Он пошёл к себе и у самого люка, не оборачиваясь, добавил то, ради чего, наверное, и останавливался:
— А сеть — проверена?
— Так точно. Зыбью подбило крайнее полотнище — выправлено.
И ушёл. Старый служака, не веривший в мою войну, спросил у трапа — первым делом, раньше всех прочих дел — про противоминную сеть. Каждый держит свой страх, как умеет.
Двадцать три десять. С зюйд-оста, со стороны моря, — ходовые огни: два. Дозор возвращается. «Бесстрашный» и «Расторопный» идут к своим, как ходили вчера и позавчера.
Я поднял трубу и повёл за ними. И уже не отпускал.
Потому что в моих книгах за возвращающимся дозором, в его кильватерной струе, пристроившись по его огням, шли другие. А сам дозор того не знал, честно отслужив свои двадцать миль. И никакой трубой их было не взять до самого конца.
— Сигнальщик. — Голос у меня сел, и я выправил его. — За кормой дозорных миноносцев. Внимательно.
— Есть за кормой… — Пауза. Долгая. — Чисто, вашбродь. Темно.

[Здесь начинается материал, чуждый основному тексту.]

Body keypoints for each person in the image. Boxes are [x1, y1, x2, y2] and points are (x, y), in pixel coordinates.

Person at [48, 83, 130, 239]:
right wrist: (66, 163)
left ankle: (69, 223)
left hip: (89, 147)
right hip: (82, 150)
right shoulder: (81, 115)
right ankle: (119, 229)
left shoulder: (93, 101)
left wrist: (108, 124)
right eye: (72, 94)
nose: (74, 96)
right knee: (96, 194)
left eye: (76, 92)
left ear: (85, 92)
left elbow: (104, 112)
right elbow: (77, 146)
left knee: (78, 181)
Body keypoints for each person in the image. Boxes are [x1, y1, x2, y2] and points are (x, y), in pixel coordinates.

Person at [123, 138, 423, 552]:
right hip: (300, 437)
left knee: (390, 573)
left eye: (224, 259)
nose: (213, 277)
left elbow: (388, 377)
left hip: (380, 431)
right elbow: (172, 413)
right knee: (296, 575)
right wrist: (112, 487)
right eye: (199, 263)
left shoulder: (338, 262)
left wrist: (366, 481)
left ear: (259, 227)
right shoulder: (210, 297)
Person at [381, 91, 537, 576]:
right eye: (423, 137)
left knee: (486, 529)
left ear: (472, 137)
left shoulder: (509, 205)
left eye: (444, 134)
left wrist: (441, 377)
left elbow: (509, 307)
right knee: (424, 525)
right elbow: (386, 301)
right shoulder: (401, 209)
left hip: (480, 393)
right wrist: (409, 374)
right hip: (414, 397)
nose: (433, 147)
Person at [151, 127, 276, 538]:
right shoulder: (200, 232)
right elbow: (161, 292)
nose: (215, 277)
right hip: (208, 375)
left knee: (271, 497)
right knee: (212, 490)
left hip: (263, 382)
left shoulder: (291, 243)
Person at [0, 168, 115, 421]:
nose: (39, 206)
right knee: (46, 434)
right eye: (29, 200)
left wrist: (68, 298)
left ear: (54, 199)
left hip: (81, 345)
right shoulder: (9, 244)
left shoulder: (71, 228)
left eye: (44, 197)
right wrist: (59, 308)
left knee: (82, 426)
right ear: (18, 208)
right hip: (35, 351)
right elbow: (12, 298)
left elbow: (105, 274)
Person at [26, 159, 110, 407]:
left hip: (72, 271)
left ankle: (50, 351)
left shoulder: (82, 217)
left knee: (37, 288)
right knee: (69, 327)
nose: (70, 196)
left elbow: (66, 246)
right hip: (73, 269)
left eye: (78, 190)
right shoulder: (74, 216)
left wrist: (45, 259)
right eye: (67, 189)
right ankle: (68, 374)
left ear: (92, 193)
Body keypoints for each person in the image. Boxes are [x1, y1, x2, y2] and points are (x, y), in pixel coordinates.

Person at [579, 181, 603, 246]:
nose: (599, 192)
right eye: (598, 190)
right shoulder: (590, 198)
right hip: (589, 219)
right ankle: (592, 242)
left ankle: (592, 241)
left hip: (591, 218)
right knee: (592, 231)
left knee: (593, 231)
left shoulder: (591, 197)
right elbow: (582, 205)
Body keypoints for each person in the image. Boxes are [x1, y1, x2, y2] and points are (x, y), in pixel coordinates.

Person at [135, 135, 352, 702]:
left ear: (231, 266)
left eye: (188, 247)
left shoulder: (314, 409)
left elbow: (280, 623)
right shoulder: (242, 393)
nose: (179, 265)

Темно. Конечно, темно. Истребители идут без огней, в тёмной краске, и зыбь глотает их силуэты. В тот раз их не увидел никто — до первого взрыва. Всё, что я мог поставить против этой темноты, — лишняя пара глаз, предупреждённая лишним приказом.
— Не отрывайся от сектора. Что увидишь — голосом, сразу, без доклада по форме.
Двадцать три двадцать. Дозорные миноносцы втянулись на рейд. Огни их растворились среди якорных огней эскадры.
Темнота за кормой дозора молчала. Прожектор «Ретвизана» прошёл по ней — пусто. Зыбь, мороз, звёзды над Ляотешанем.
Я стоял на правом крыле мостика, сжав поручень — рукавицы я где-то оставил и не заметил этого, — и считал про себя, по памяти, последние минуты мира. Тринадцать. Десять. Семь.
Странная вещь: за три месяца я тысячу раз проигрывал в голове эту минуту, и в проигрышах всегда что-то делал — кричал, командовал, успевал. Наяву делать было нечего. Все приказы отданы. Все люди расставлены. Вся моя война до этой черты — сделана, хорошо ли, худо ли. Оставалось одно, последнее дело мирного времени: стоять и смотреть, как оно приходит.
Двадцать три тридцать. Сигнальщик рядом со мной вдруг подался вперёд всем телом — раньше, чем открыл рот.
— Вашбродь, за дозором — тени! Две… три тени, без огней!
Дальше я не слушал.
— Боевая тревога! Голосом — расчёты к орудиям! Рассыльный — к старшему офицеру: минная атака на рейде!
На «Палладе» луч прожектора пошёл очередным сектором, зацепил что-то у самой воды — и встал.
И в ту же секунду под бортом «Ретвизана», глухо, как будто море кашлянуло в подушку, поднялся первый взрыв.
Началось.
Глава 9
Ночь
Первый взрыв ещё стоял над водой — столб, белёсый в луче прожектора, выше мачт «Ретвизана», — а ночь уже рвалась по швам.
— Огонь по миноносцам! — Это был мой голос. — Прожектор — по воде! По воде, не по небу!